This Presidents’ Day, we take a moment to celebrate George Washington (1732-1799), the nation’s first President and one of the most (if not, the most) iconic figures in American history. Washington was something of a celebrity during his life time, but after his death he was widely mourned and his fame grew even greater. Many different types of Washington tributes celebrated the Commander-in-Chief, but one of the most famous was an engraving by Irish-born artist, John James Barralet, entitled, “The Apotheosis of George Washington.”
The original engraving, published in 1802 to coincide with Washington’s birthday on February 22, shows Washington being conducted heavenward by the allegorical figures of Father Time and Immortality while the figures of Liberty and a Native American mourn at his feet. These figures are also surrounded by various symbols of the American republic, including an eagle and rattlesnakes, while allegorical figures representing Faith, Hope, and Charity look on. Although perhaps a strange image to modern eyes, allegory and references to classical antiquity were common and would have been readily understood and appreciated by nineteenth-century audiences. Barralet’s engraving was so popular with the American public that it was republished and copied multiple times during the early nineteenth century.

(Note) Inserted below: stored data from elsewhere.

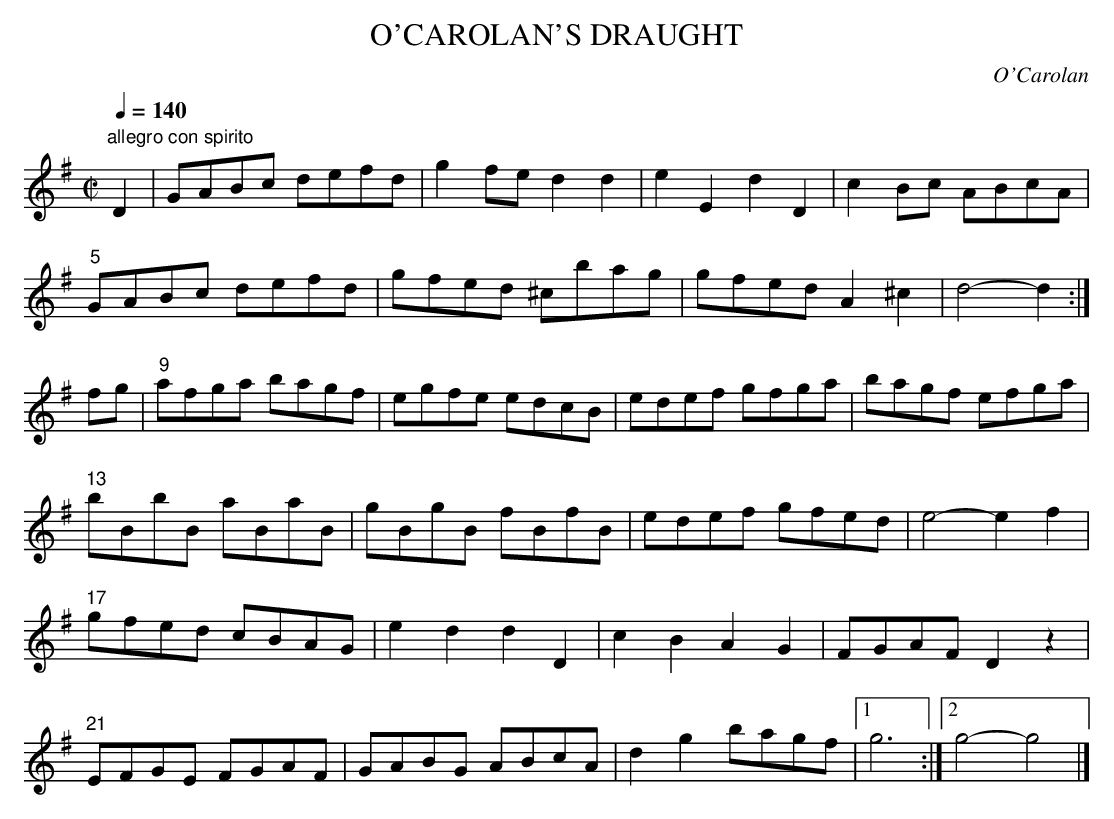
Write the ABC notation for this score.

X:1
T:O'CAROLAN'S DRAUGHT
C:O'Carolan
Q:1/4=140
M:C|
L:1/8
K:G
"allegro con spirito"
D2|GABc defd|g2fe d2d2|e2E2 d2D2|c2Bc ABcA|
"5"GABc defd|gfed ^cbag|gfed A2^c2|d4-d2:|
fg|"9"afga bagf|egfe edcB|edef gfga|bagf efga|
"13"bBbB aBaB|gBgB fBfB|edef gfed|e4- e2f2|
"17"gfed cBAG|e2d2 d2D2|c2B2 A2G2|FGAF D2z2|
"21"EFGE FGAF|GABG ABcA|d2g2 bagf|1 g6:|2 g4-g4|]
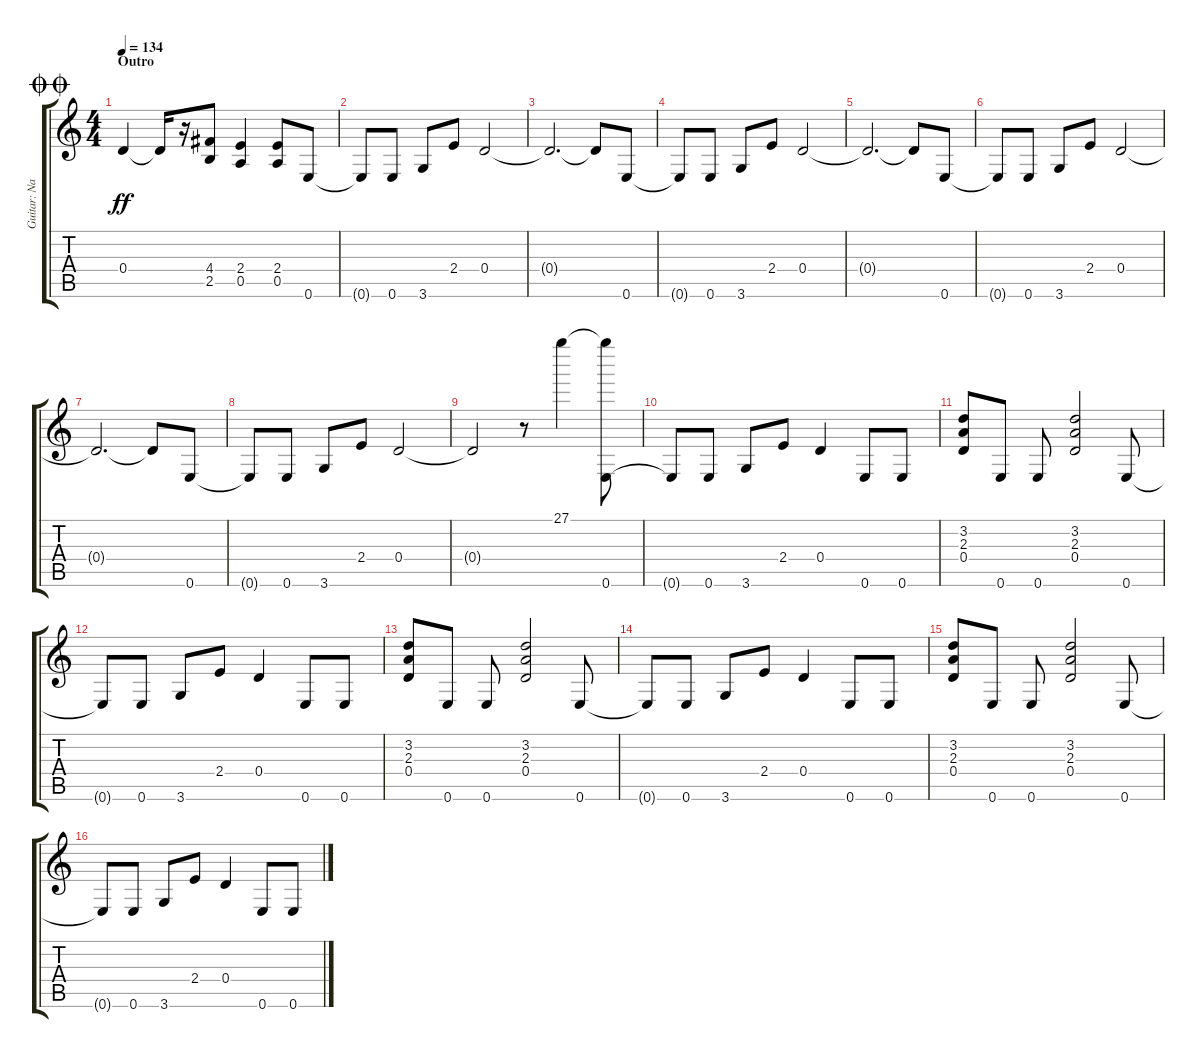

Versions of this engraving, such as the one on this creamware pitcher from our collection, even made it onto English ceramics produced especially for the American market. These wares were widely produced in factories in Liverpool (with the Herculaneum Pottery being the most famous) and Staffordshire between about 1800 & 1840. It seems that Washington was a popular subject, since the English potters produced a variety of different designs relating to his life, character, and death.